Federal government readies aid for Alberta as deadline for massive oilsands project nears: sources

The federal government is preparing an aid package for Alberta, heart of the country's struggling oil industry, that would help dull the pain if it blocks the Teck Frontier oilsands project that could create thousands of jobs.

Ottawa must decide by the end of February if Teck Resources Ltd can build the Frontier mine

A mining shovel fills a haul vehicle at the Shell Albian Sands oilsands mine near Fort McMurray, Alta. in 2008. (Jeff McIntosh/The Canadian Press)

The federal government is preparing an aid package for Alberta, heart of the country's struggling oil industry, that would help dull the pain if it blocks the Teck Frontier oilsands project that could create thousands of jobs, sources familiar with the matter told Reuters this week.

Ottawa must decide by end-February if Teck Resources Ltd can build the $20.6 billion Frontier mine in northern Alberta despite climate and wildlife concerns.

The decision is a major test of Prime Minister Justin Trudeau's 2019 election pledge to put Canada on the path to reach net zero greenhouse gas emissions by 2050.

Complicating the decision, unhappiness with the government's energy and pipeline policy cost Trudeau's Liberals all their Alberta seats in October 2019 elections.

"There will be a big fight inside cabinet over this," said one source directly familiar the matter who requested anonymity given the sensitivity of the situation.

Nenshi on Power & Politics

2 years ago
Calgary Mayor Naheed Nenshi talks about the Teck Frontier mine project proposal. 7:34

"Rejecting Teck without providing Alberta something in return would be political suicide," the source added.

In Alberta, the project is considered essential for employment and growth.

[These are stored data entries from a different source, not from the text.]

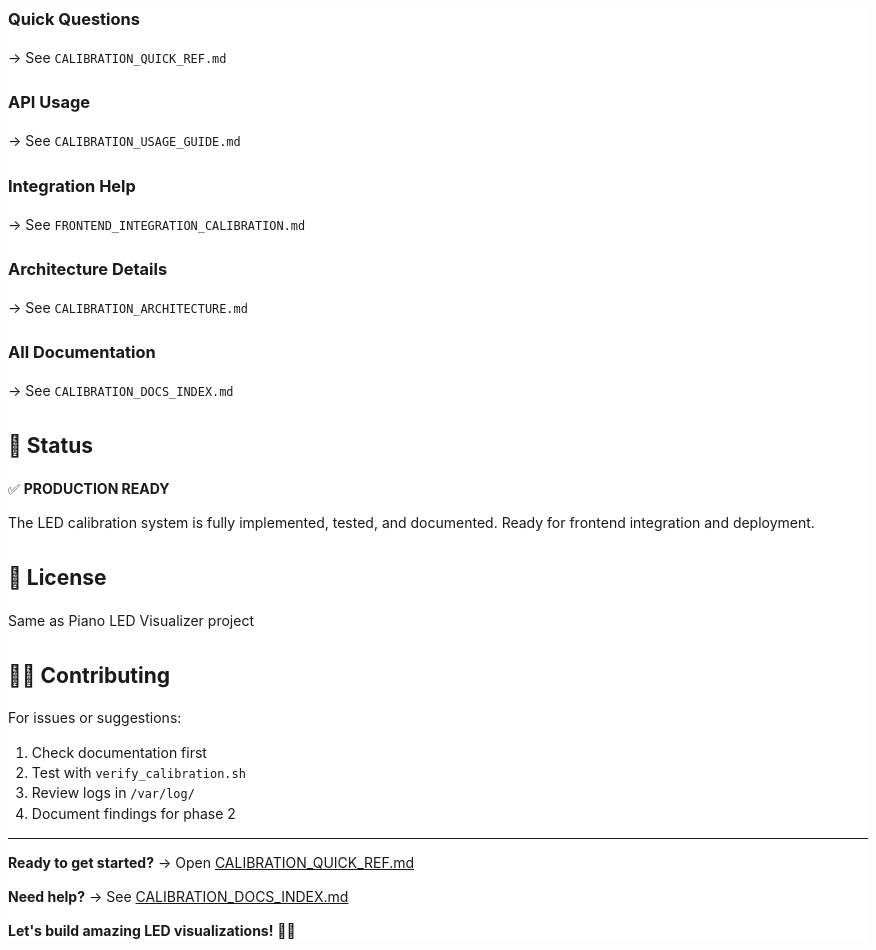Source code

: ### Quick Questions
→ See `CALIBRATION_QUICK_REF.md`

### API Usage
→ See `CALIBRATION_USAGE_GUIDE.md`

### Integration Help
→ See `FRONTEND_INTEGRATION_CALIBRATION.md`

### Architecture Details
→ See `CALIBRATION_ARCHITECTURE.md`

### All Documentation
→ See `CALIBRATION_DOCS_INDEX.md`

## 🎯 Status

✅ **PRODUCTION READY**

The LED calibration system is fully implemented, tested, and documented. Ready for frontend integration and deployment.

## 📜 License

Same as Piano LED Visualizer project

## 👨‍💻 Contributing

For issues or suggestions:
1. Check documentation first
2. Test with `verify_calibration.sh`
3. Review logs in `/var/log/`
4. Document findings for phase 2

---

**Ready to get started?** → Open [CALIBRATION_QUICK_REF.md](CALIBRATION_QUICK_REF.md)

**Need help?** → See [CALIBRATION_DOCS_INDEX.md](CALIBRATION_DOCS_INDEX.md)

**Let's build amazing LED visualizations!** 🎨✨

Teck says it would eventually create 7,000 jobs, although the company's chief executive recently questioned whether it will ever be built.

About 20 oilsands projects currently sit dormant despite receiving approval.

Opponents of the Frontier mine project say it will damage wetlands and be harmful to Indigenous communities. (Julie Prejet/CBC)

Options being considered in the aid package, to be featured in the upcoming budget, include a cash injection to help clean up thousands of inactive oil and gas wells abandoned by bankrupt companies, five sources with knowledge of the situation said.

The move would help create jobs. But it would also require Alberta's government "to close the loopholes" that have allowed companies to shed their responsibilities for the clean-up, one of the sources said.

Also under discussion is expanding the federal fiscal stabilization program that helps provinces deal with economic downturns, a measure Alberta's Premier Jason Kenney has demanded. Local infrastructure projects could also be in the mix, the source said.

"Teck is not a political gift — it deserves to be approved on its merits," Kenney spokeswoman Christine Myatt said in a statement to Reuters.

"We do not view a decision on Frontier as something to be traded away."

Alberta Premier Jason Kenney has urged the federal government to swiftly approve the Teck oilsands mine. (Dave Chidley/The Canadian Press)

All five sources said while Trudeau was particularly concerned about national unity, given strains with Alberta, he has not made his position known.

Both Deputy Prime Minister Chrystia Freeland, who has the job of repairing relations with the province, and Natural Resources Minister Seamus O'Regan are widely believed to be tilting towards approving the project, while many other cabinet members remain undecided.

Freeland's office did not respond to requests for comment. A spokesman for O'Regan declined to say how the minister felt about the project.

"This is a cabinet decision that will be taken in due course," Trudeau spokesman Cameron Ahmad said when asked about the internal debate.